Karin let an excited giggle escape her as she stared at the camera feed. "It worked! I can't believe it worked!"
"The resemblance is uncanny," Chisame commented. "White hair dye and tanning solution?"
"Riko you're a genius!" Karin cackled. "Spiking his shampoo and his body wash really did the trick!"
"It probably would work better if we could have gotten custom shirts for the outfit to match it more closely, but that still works pretty well," Chisame said.
"Um, girls?" Kyon said from behind them.
"Wow... look at Daddy flipping out," Karin giggled some more and popped open a bag of potato chips.
"Uncle Gil looks like he's having the most fun I've ever seen him have since I got here," said the other redhead.
"Girls?"
The two spun in their seats to glare at their brother. "What?"
Kyon pointed towards the other end of the room, where the door had been knocked off its hinges. There was a purple blur as a body whipped around the doorframe and threw itself down the hallway. "I think you made the resemblance a little too close. Riko just snapped."
"..."
Chisame stood up abruptly, knocking her chair back. "Oh HELL no. I am not ready to call my younger sister 'Mommy', this family is messed up enough already!"

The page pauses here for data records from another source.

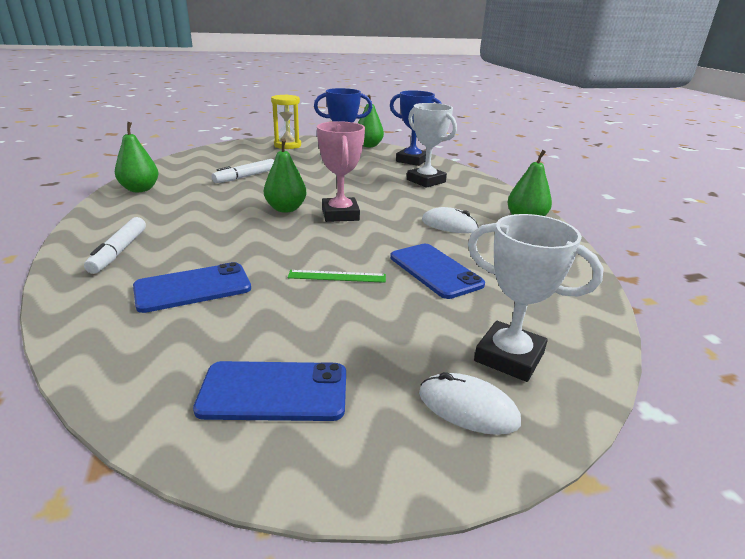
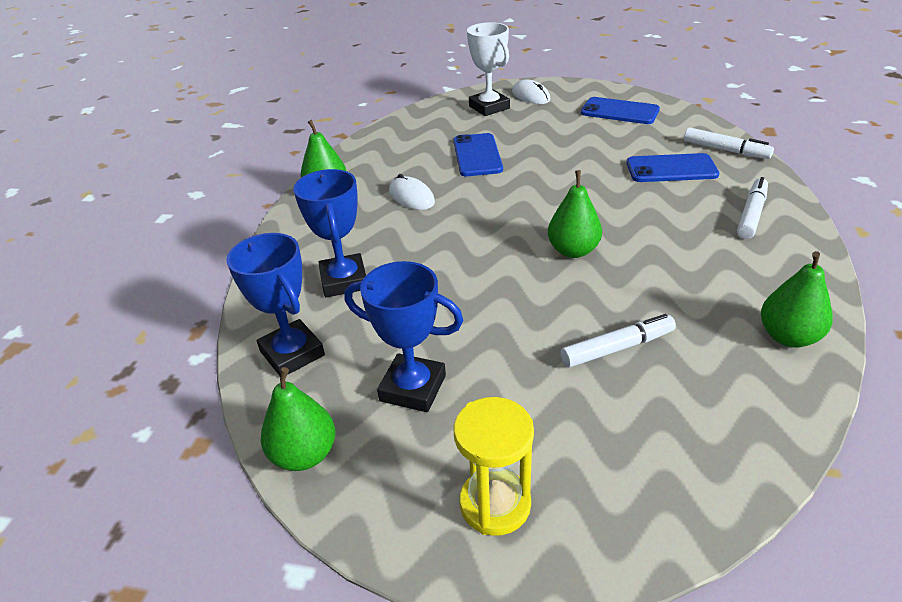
camera: 150 degrees left, 10 degrees up
(102, 330) = (725, 150): none -> white marker
(337, 276) = (556, 162): green ruler -> none
(340, 214) = (513, 230): pink trophy -> none
(426, 181) = (344, 280): white trophy -> blue trophy

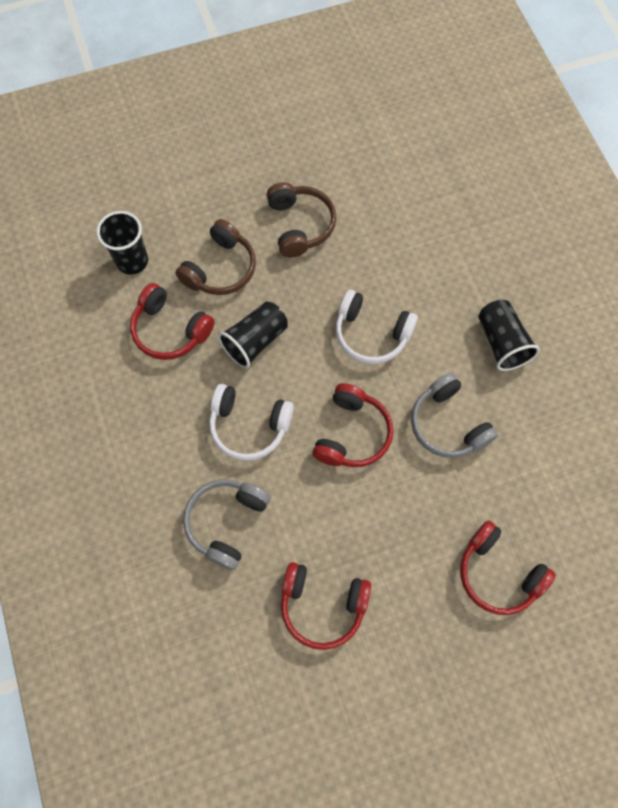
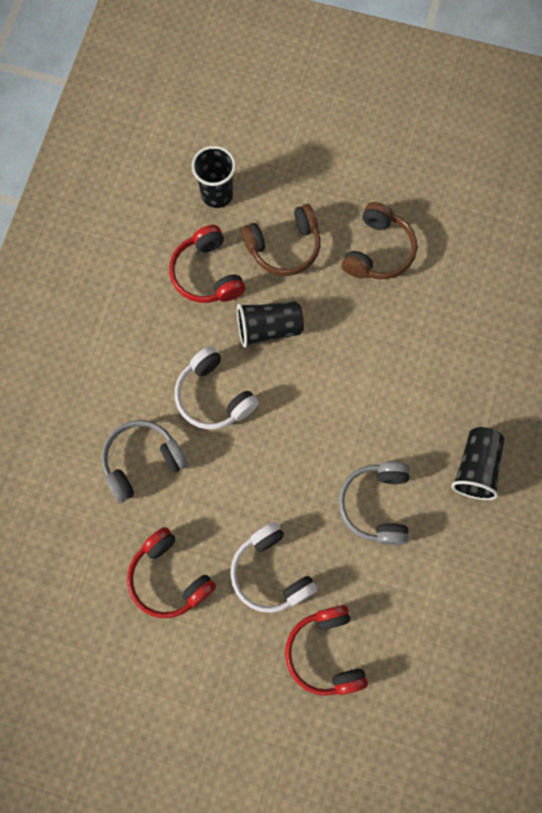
camera: 35 degrees right, 5 degrees up
(352, 433) = (291, 458): red headphones -> none
(371, 334) = (369, 386): white headphones -> white headphones (270, 572)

(a/n) – this was inspired by a series of posts/omakes where the kids were gradually screwing with shirou. in one, there was a side mention where one of the kids got INTO UBW (no idea how) and found the time to paint everything inside with various pastel colors. then there came my previous omake where they 'bastardized' his HoS!chant for breaking his phantasms.
then we get "no! all his badassness is being destroyed! what's next somebody dyes his hair?"
the ending joke is from a series of omakes by neogoki –"Archer in Emiya-Clan" (pg19, #919) — where EMIYA is summoned to be a second nanny and eventually riko ends up chasing after his ... um... bodily fluids.